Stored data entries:
================

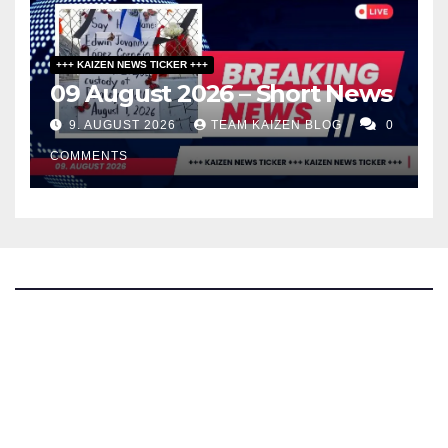
+++ KAIZEN NEWS TICKER +++
09 August 2026 – Short News
9. AUGUST 2026
TEAM KAIZEN BLOG
0
COMMENTS
The Kaizen Blog
Investigative Journalism
Bluesky
Facebook
Instagram
X
Mastodon
LinkedIn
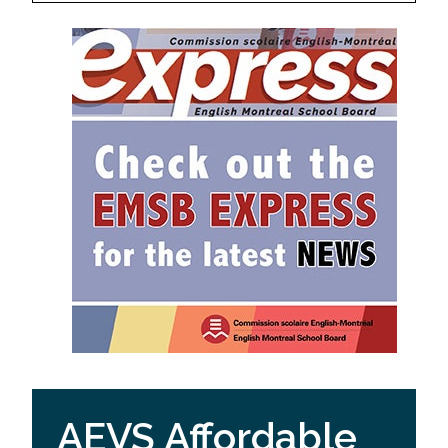
AEVS Affordable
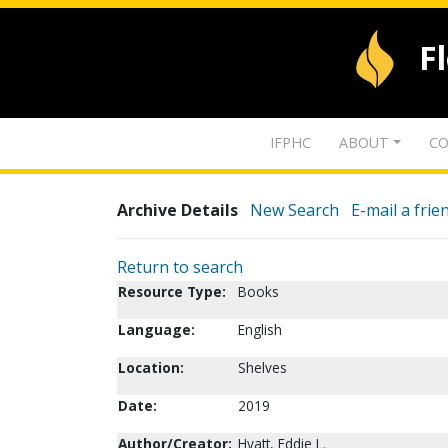
F
IFPHC
ABOUT
CO
Archive Details
New Search
E-mail a frie
Return to search
Resource Type:
Books
Language:
English
Location:
Shelves
Date:
2019
Author/Creator:
Hyatt, Eddie L.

================

Exercise:
Could the data above be repeated exactly, with every picture dropped?

Answer to this exercise:
+++ KAIZEN NEWS TICKER +++
09 August 2026 – Short News
9. AUGUST 2026
TEAM KAIZEN BLOG
0
COMMENTS
The Kaizen Blog
Investigative Journalism
Bluesky
Facebook
Instagram
X
Mastodon
LinkedIn
AEVS Affordable
F
IFPHC
ABOUT
CO
Archive Details
New Search
E-mail a frie
Return to search
Resource Type:
Books
Language:
English
Location:
Shelves
Date:
2019
Author/Creator:
Hyatt, Eddie L.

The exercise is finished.